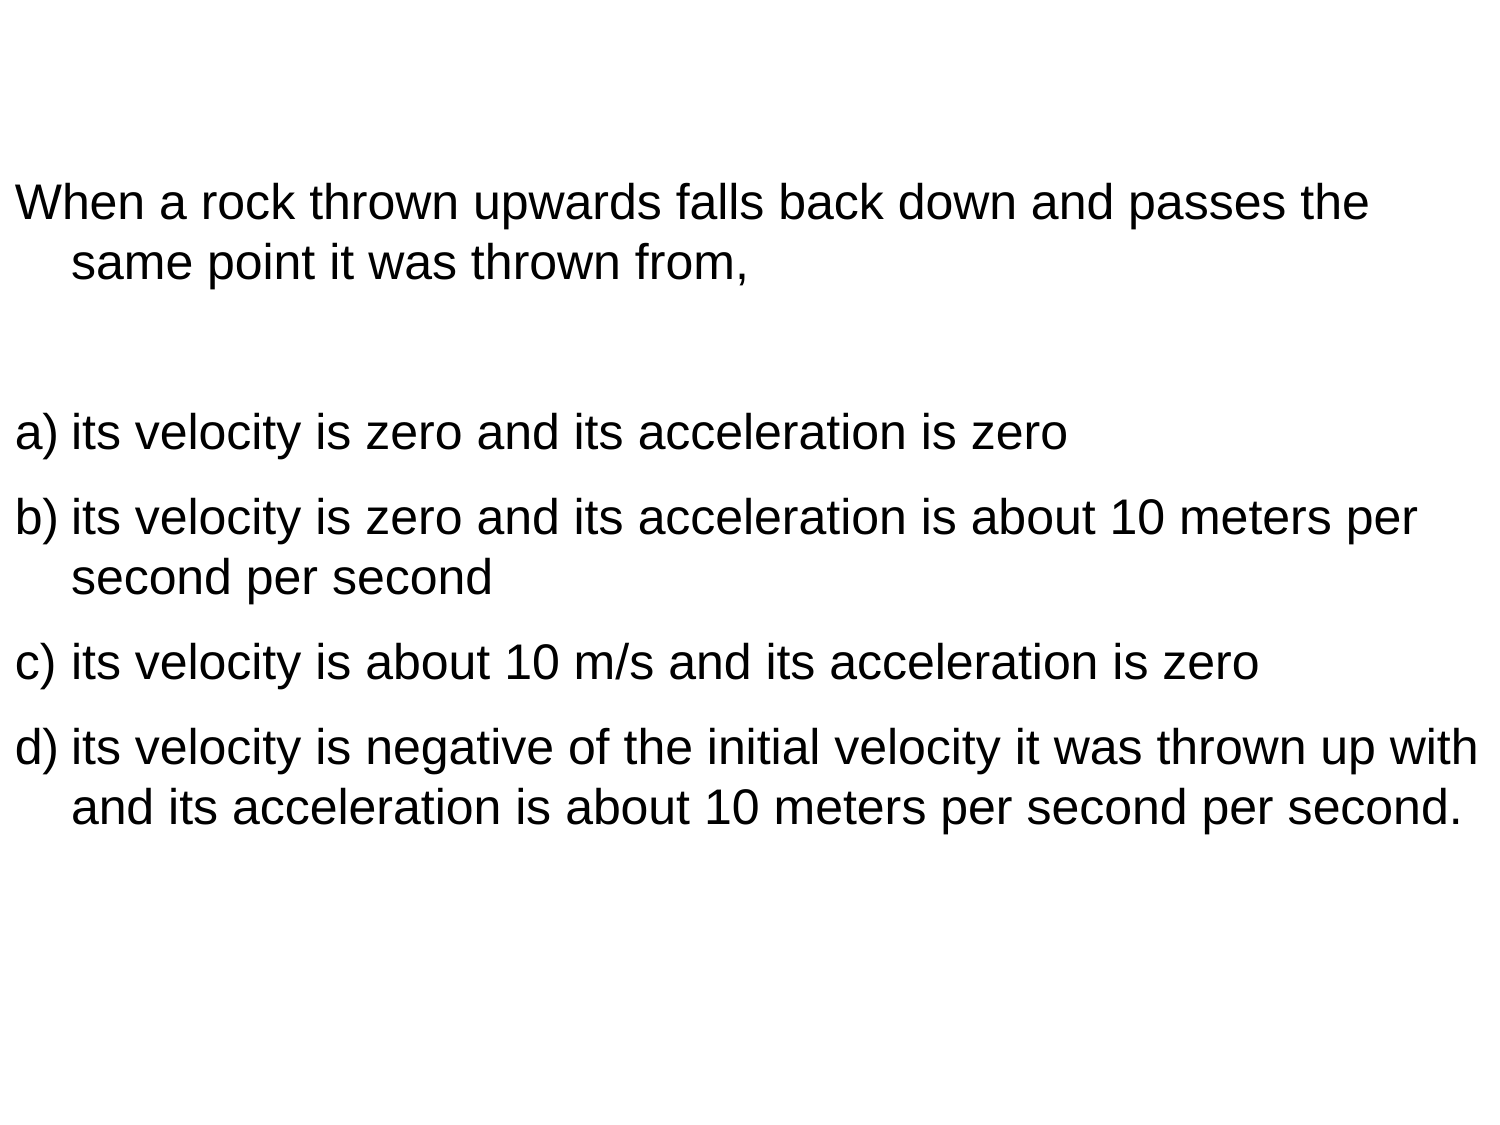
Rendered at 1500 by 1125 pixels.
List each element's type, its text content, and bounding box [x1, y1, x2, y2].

text_box When a rock thrown upwards falls back down and passes the same point it was thrown from, its velocity is zero and its acceleration is zero its velocity is zero and its acceleration is about 10 meters per second per second its velocity is about 10 m/s and its acceleration is zero its velocity is negative of the initial velocity it was thrown up with and its acceleration is about 10 meters per second per second. [0, 162, 1500, 843]
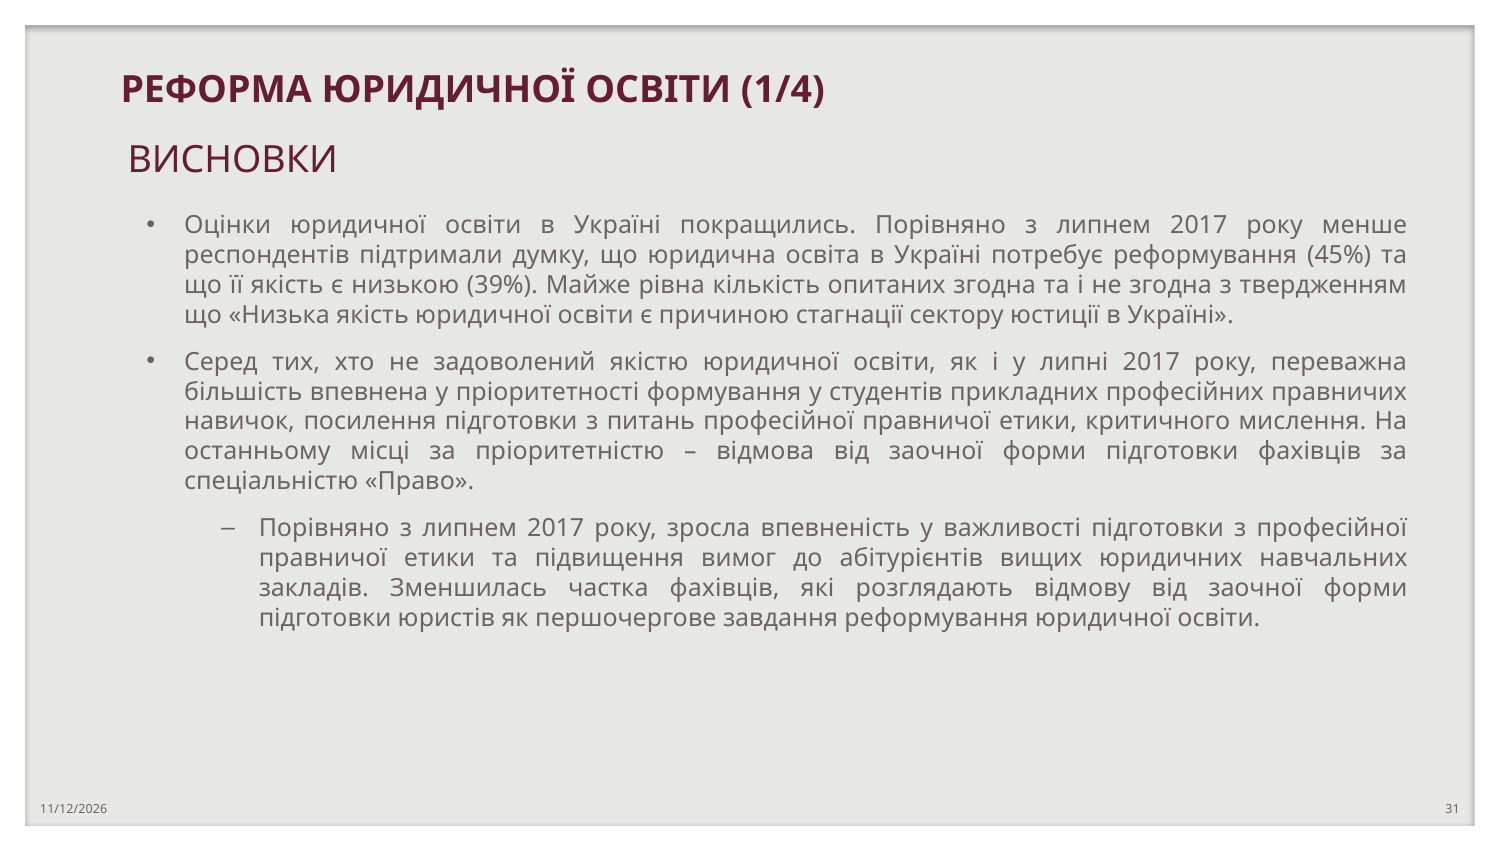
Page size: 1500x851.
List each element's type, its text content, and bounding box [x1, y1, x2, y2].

text_box Оцінки юридичної освіти в Україні покращились. Порівняно з липнем 2017 року менше респондентів підтримали думку, що юридична освіта в Україні потребує реформування (45%) та що її якість є низькою (39%). Майже рівна кількість опитаних згодна та і не згодна з твердженням що «Низька якість юридичної освіти є причиною стагнації сектору юстиції в Україні». Серед тих, хто не задоволений якістю юридичної освіти, як і у липні 2017 року, переважна більшість впевнена у пріоритетності формування у студентів прикладних професійних правничих навичок, посилення підготовки з питань професійної правничої етики, критичного мислення. На останньому місці за пріоритетністю – відмова від заочної форми підготовки фахівців за спеціальністю «Право». Порівняно з липнем 2017 року, зросла впевненість у важливості підготовки з професійної правничої етики та підвищення вимог до абітурієнтів вищих юридичних навчальних закладів. Зменшилась частка фахівців, які розглядають відмову від заочної форми підготовки юристів як першочергове завдання реформування юридичної освіти. [131, 201, 1425, 727]
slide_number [24, 794, 375, 826]
text_box РЕФОРМА ЮРИДИЧНОЇ ОСВІТИ (1/4) [105, 57, 1469, 118]
title ВИСНОВКИ [112, 127, 1388, 188]
slide_number 31 [1125, 794, 1475, 826]
list [112, 212, 1388, 738]
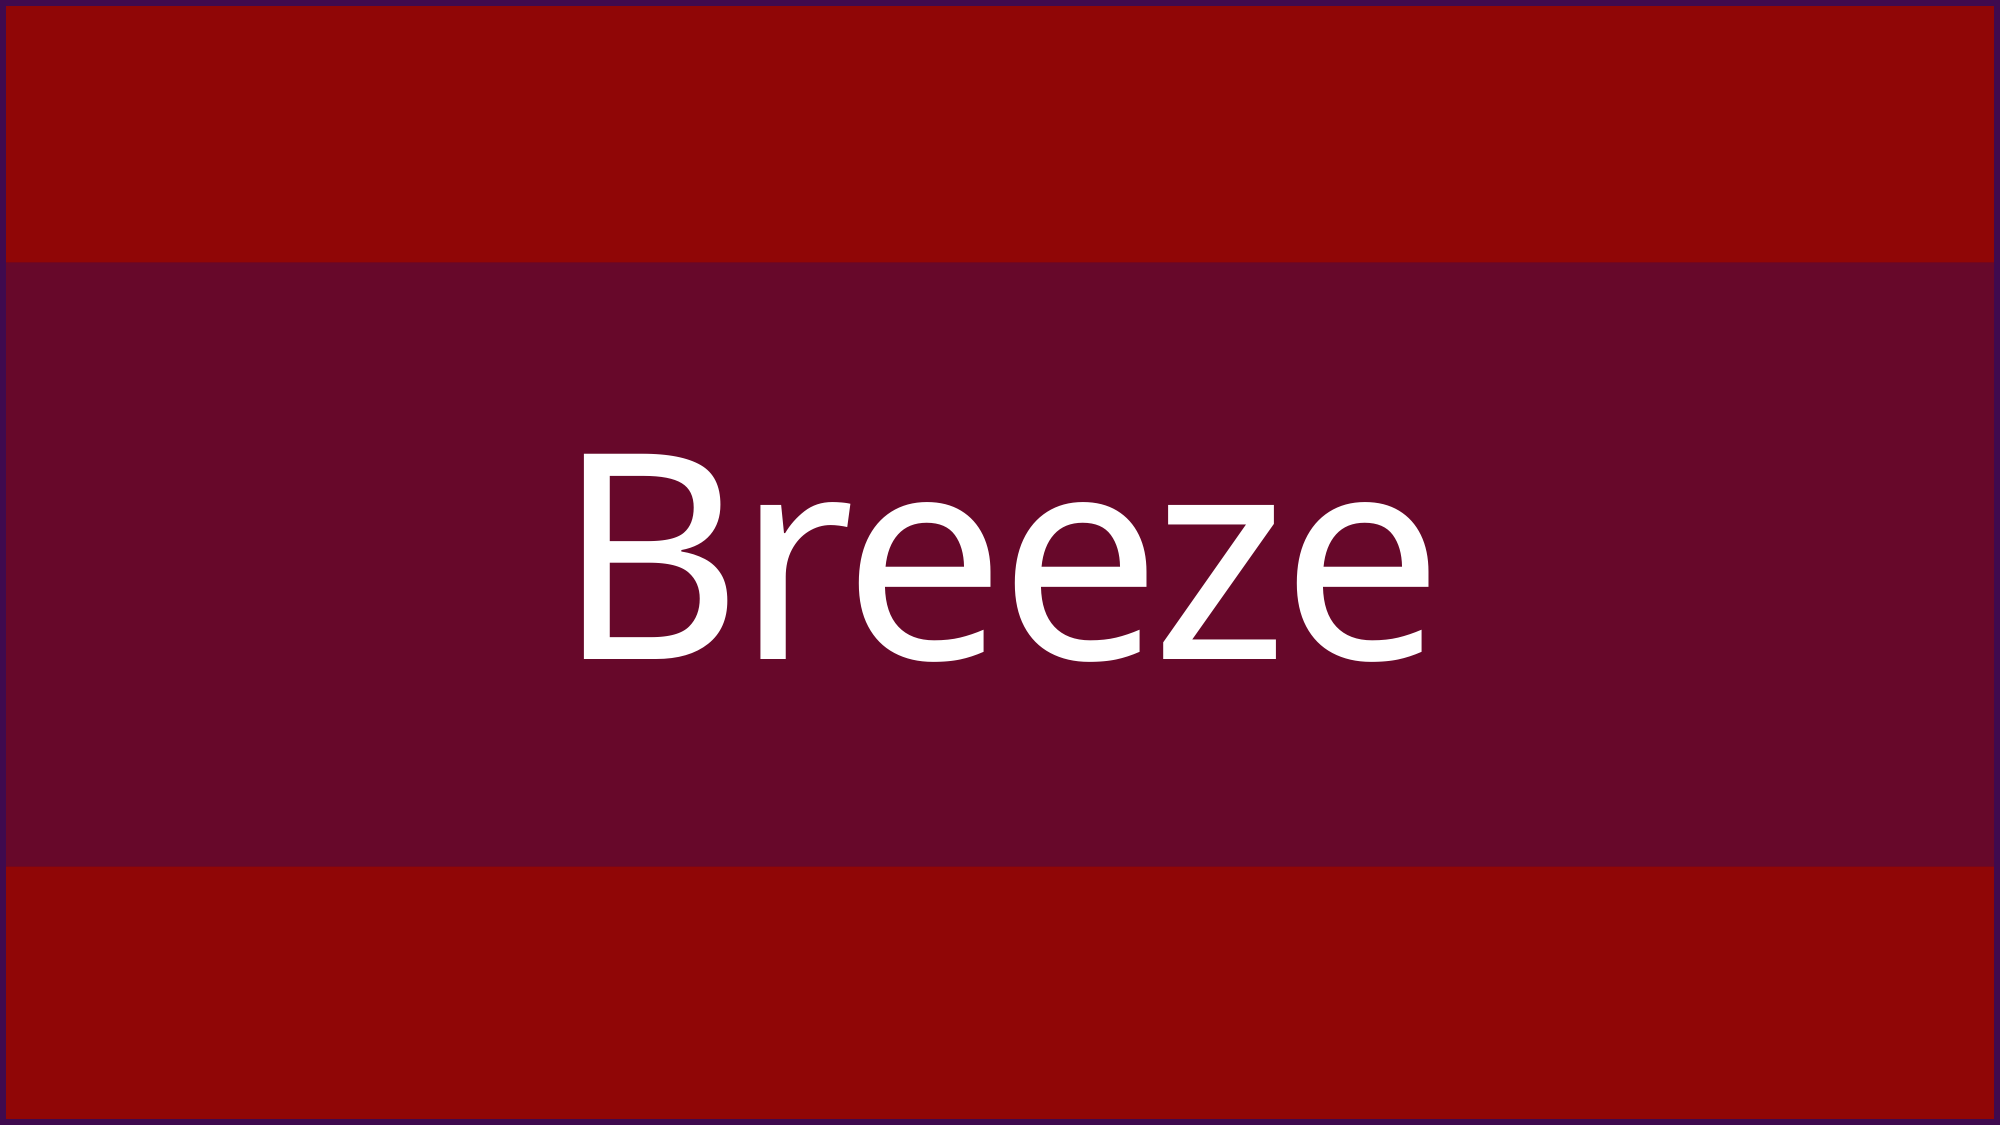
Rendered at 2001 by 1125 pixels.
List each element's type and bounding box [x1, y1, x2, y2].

text_box [0, 0, 2000, 1125]
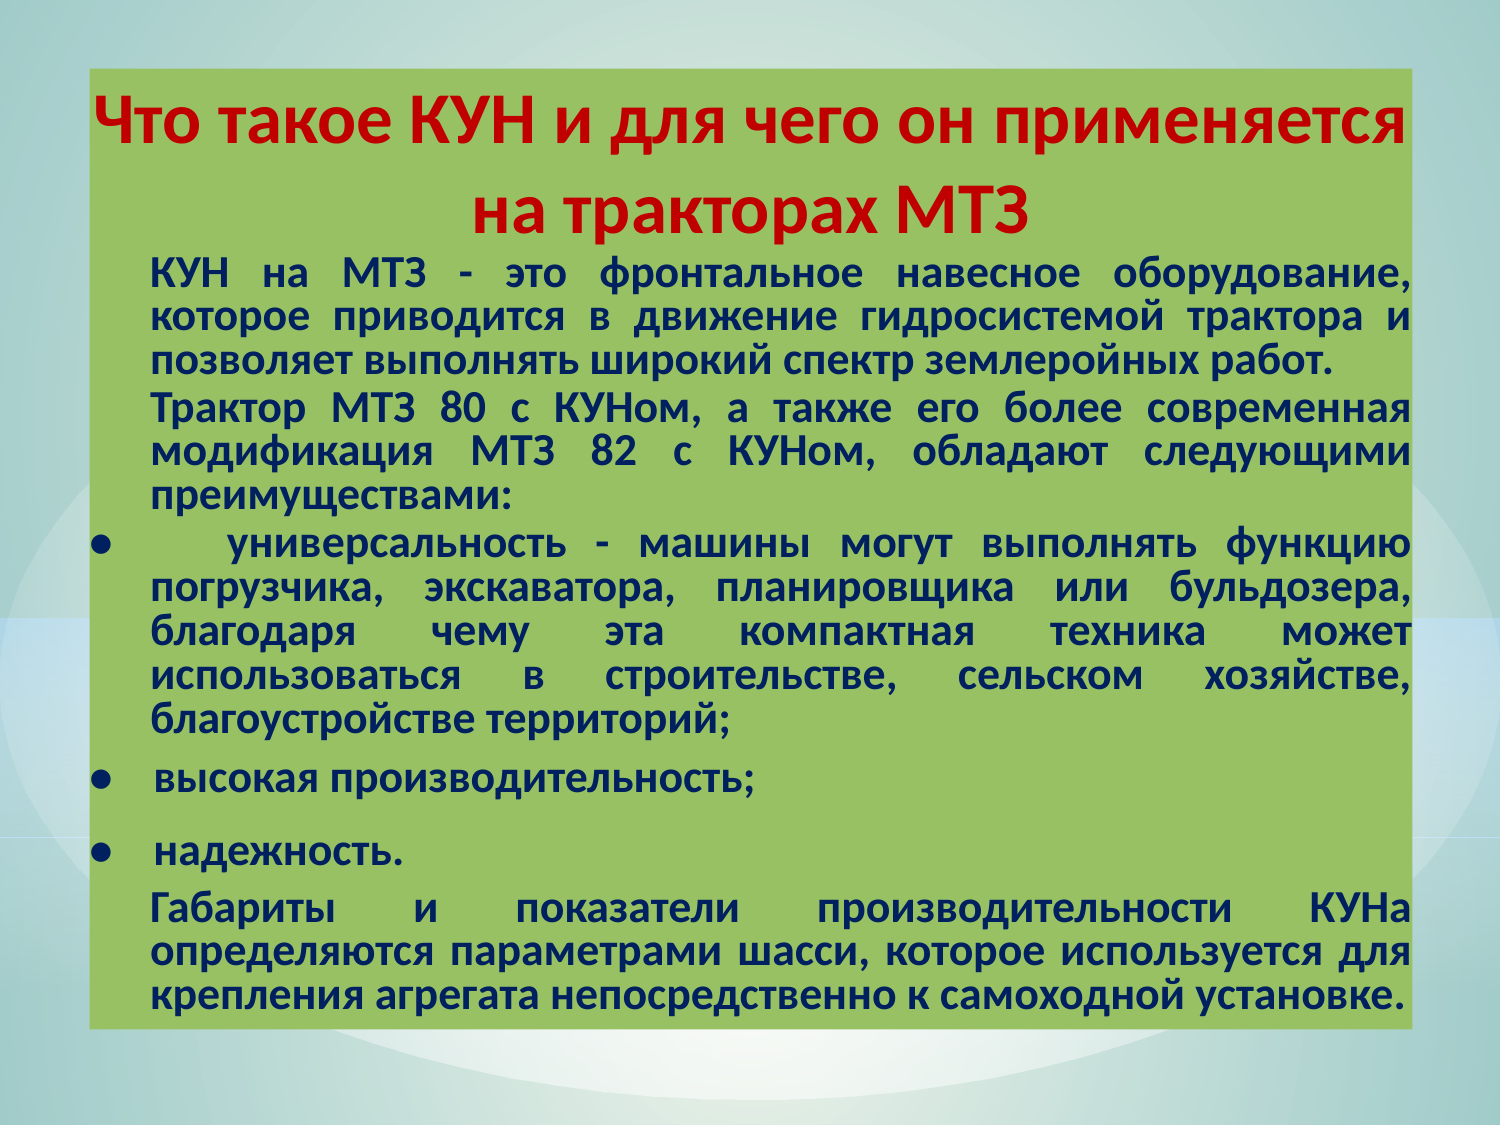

Task to complete
The response must match the data line for line, from its first line through the line with "Page size: 1500x851.", inclusive, and must leave out the pictures.

Written response
Rendered at 1500 by 1125 pixels.
List each element's type, its text content, and bounding box [x1, y1, x2, y2].

text_box When a rock thrown upwards falls back down and passes the same point it was thrown from, its velocity is zero and its acceleration is zero its velocity is zero and its acceleration is about 10 meters per second per second its velocity is about 10 m/s and its acceleration is zero its velocity is negative of the initial velocity it was thrown up with and its acceleration is about 10 meters per second per second. [0, 162, 1500, 843]
Page size: 1500x851.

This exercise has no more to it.